Umfrage des Allenbach-Instituts

Bürger halten Deutschland für ungerecht

Berlin - Die deutschen Bürger halten ihr eigenes Land für ungerecht. Deshalb unterstützt die Mehrheit die Renten- und Mindestlohn-Pläne der Regierung.

Die Mehrheit der Deutschen hält einer Umfrage zufolge die Bundesrepublik für ein ungerechtes Land und befürwortet deshalb die Renten- und Mindestlohn-Pläne der Regierung. 59 Prozent der Befragten finden, dass es in Deutschland nicht gerecht zugeht, ergab eine repräsentative Allensbach-Umfrage, über die die „Welt am Sonntag“ berichtet. 52 Prozent halten es für wichtiger, die soziale Gerechtigkeit zu erhöhen, als den Wirtschaftsstandort Deutschland zu stärken.

Die geplanten Maßnahmen von Schwarz-Rot werden daher nach Ansicht der großen Mehrheit den sozialen Frieden erhöhen: etwa die Aufstockung der Rente von Geringverdienern (79 Prozent), der gesetzliche Mindestlohn (78 Prozent) sowie die Rente mit 63 und die frühere Gleichstellung von Leiharbeitern mit regulären Arbeitnehmern (je 70 Prozent).

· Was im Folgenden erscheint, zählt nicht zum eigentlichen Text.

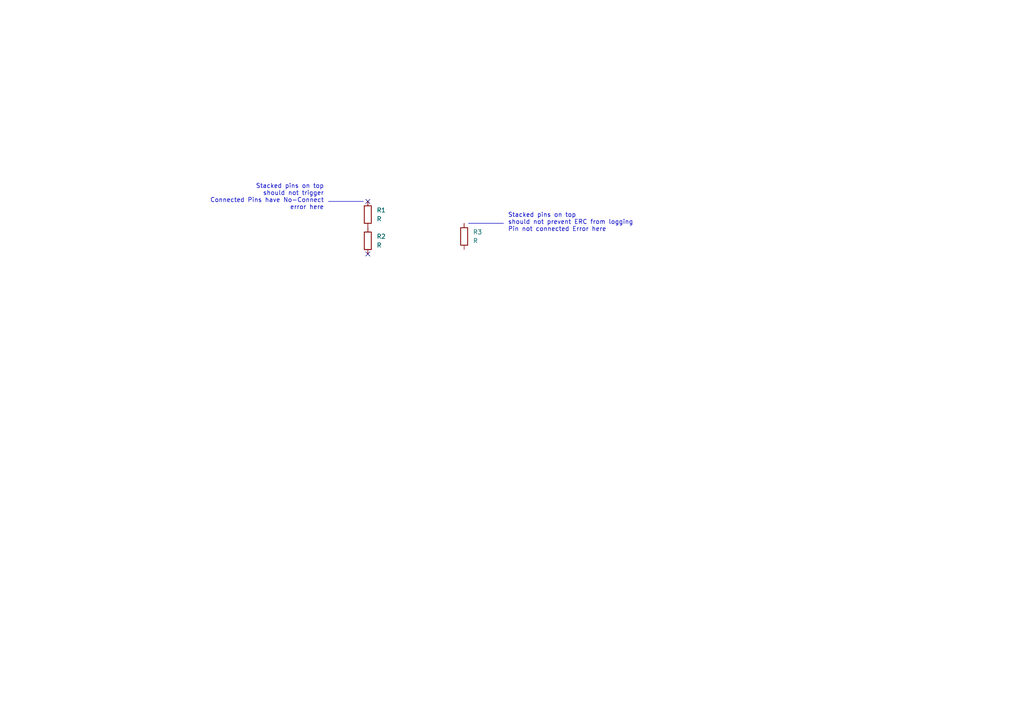
<source format=kicad_sch>
(kicad_sch (version 20220904) (generator eeschema)

  (uuid 53995630-a761-4238-8278-4d7d3725db0d)

  (paper "A4")

  



  (no_connect (at 106.68 58.42) (uuid 18df0416-d7a9-445e-bf63-2b8a73263f6b))
  (no_connect (at 106.68 73.66) (uuid 6a353ab4-c7d4-46f7-bc6f-b024e2d17a8b))

  (polyline (pts (xy 105.41 58.42) (xy 95.25 58.42))
    (stroke (width 0) (type default))
    (uuid 05dab084-2470-4ecd-ac3f-069d5c97ad29)
  )
  (polyline (pts (xy 135.89 64.77) (xy 146.05 64.77))
    (stroke (width 0) (type default))
    (uuid 47bc1ba9-9264-426d-a149-55c7453cce7a)
  )

  (text "Stacked pins on top\nshould not trigger\nConnected Pins have No-Connect\nerror here"
    (at 93.98 60.96 0)
    (effects (font (size 1.27 1.27)) (justify right bottom))
    (uuid 0ba37af6-5e7d-46e5-8d65-ec7656094fa8)
  )
  (text "Stacked pins on top\nshould not prevent ERC from logging\nPin not connected Error here"
    (at 147.32 67.31 0)
    (effects (font (size 1.27 1.27)) (justify left bottom))
    (uuid c4ad4b08-08ae-4825-a134-c89025429d6d)
  )

  (symbol (lib_id "Device:R") (at 106.68 62.23 0) (unit 1)
    (in_bom yes) (on_board yes) (fields_autoplaced)
    (uuid 5dcb91f5-7e4e-4dfa-bc34-9f673c6f5a92)
    (default_instance (reference "") (unit 1) (value "") (footprint ""))
    (property "Reference" "" (id 0) (at 109.22 60.9599 0)
      (effects (font (size 1.27 1.27)) (justify left))
    )
    (property "Value" "" (id 1) (at 109.22 63.4999 0)
      (effects (font (size 1.27 1.27)) (justify left))
    )
    (property "Footprint" "" (id 2) (at 104.902 62.23 90)
      (effects (font (size 1.27 1.27)) hide)
    )
    (property "Datasheet" "~" (id 3) (at 106.68 62.23 0)
      (effects (font (size 1.27 1.27)) hide)
    )
    (pin "1" (uuid a29da7fc-4f6c-43c5-aeac-07287752e82e))
    (pin "1" (uuid a29da7fc-4f6c-43c5-aeac-07287752e82e))
    (pin "2" (uuid ec18ce3d-d598-4f5b-b86a-f2684103513c))
  )

  (symbol (lib_id "Device:R") (at 106.68 69.85 0) (unit 1)
    (in_bom yes) (on_board yes) (fields_autoplaced)
    (uuid 819e4b72-d6c8-44c6-a636-7ae596b66d8f)
    (default_instance (reference "") (unit 1) (value "") (footprint ""))
    (property "Reference" "" (id 0) (at 109.22 68.5799 0)
      (effects (font (size 1.27 1.27)) (justify left))
    )
    (property "Value" "" (id 1) (at 109.22 71.1199 0)
      (effects (font (size 1.27 1.27)) (justify left))
    )
    (property "Footprint" "" (id 2) (at 104.902 69.85 90)
      (effects (font (size 1.27 1.27)) hide)
    )
    (property "Datasheet" "~" (id 3) (at 106.68 69.85 0)
      (effects (font (size 1.27 1.27)) hide)
    )
    (pin "1" (uuid 39785502-da04-4e54-bf24-710e67be6a41))
    (pin "1" (uuid 39785502-da04-4e54-bf24-710e67be6a41))
    (pin "2" (uuid a74a2019-40b7-4e63-9e9a-5dde5c954967))
  )

  (symbol (lib_id "Device:R") (at 134.62 68.58 0) (unit 1)
    (in_bom yes) (on_board yes) (fields_autoplaced)
    (uuid cf81ab99-7011-45b1-a7f3-747f9023f5c0)
    (default_instance (reference "") (unit 1) (value "") (footprint ""))
    (property "Reference" "" (id 0) (at 137.16 67.3099 0)
      (effects (font (size 1.27 1.27)) (justify left))
    )
    (property "Value" "" (id 1) (at 137.16 69.8499 0)
      (effects (font (size 1.27 1.27)) (justify left))
    )
    (property "Footprint" "" (id 2) (at 132.842 68.58 90)
      (effects (font (size 1.27 1.27)) hide)
    )
    (property "Datasheet" "~" (id 3) (at 134.62 68.58 0)
      (effects (font (size 1.27 1.27)) hide)
    )
    (pin "1" (uuid 75d487d3-0e29-4474-9e30-a490e82ef98d))
    (pin "1" (uuid 75d487d3-0e29-4474-9e30-a490e82ef98d))
    (pin "2" (uuid b76f4903-8952-4375-961b-e7f86fb2e661))
  )

  (sheet_instances
    (path "/" (page "1"))
  )

  (symbol_instances
    (path "/5dcb91f5-7e4e-4dfa-bc34-9f673c6f5a92"
      (reference "R1") (unit 1) (value "R") (footprint "")
    )
    (path "/819e4b72-d6c8-44c6-a636-7ae596b66d8f"
      (reference "R2") (unit 1) (value "R") (footprint "")
    )
    (path "/cf81ab99-7011-45b1-a7f3-747f9023f5c0"
      (reference "R3") (unit 1) (value "R") (footprint "")
    )
  )
)

</source>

Das empfinden die Deutschen als gerecht

91 Prozent sehen soziale Gerechtigkeit nur dann als erfüllt an, wenn ein Beschäftigter von seinem Lohn leben kann. 90 Prozent, wenn alle Kinder die gleichen Chancen auf eine gute Schulbildung haben.

Die Rente mit 63 Jahren und ein gesetzlicher Mindestlohn gehören zu den wichtigsten Projekten der Bundesregierung. Entsprechende Gesetzentwürfe sind inzwischen ausgearbeitet, über Einzelheiten wird in der großen Koalition aus Union und SPD aber noch gerungen.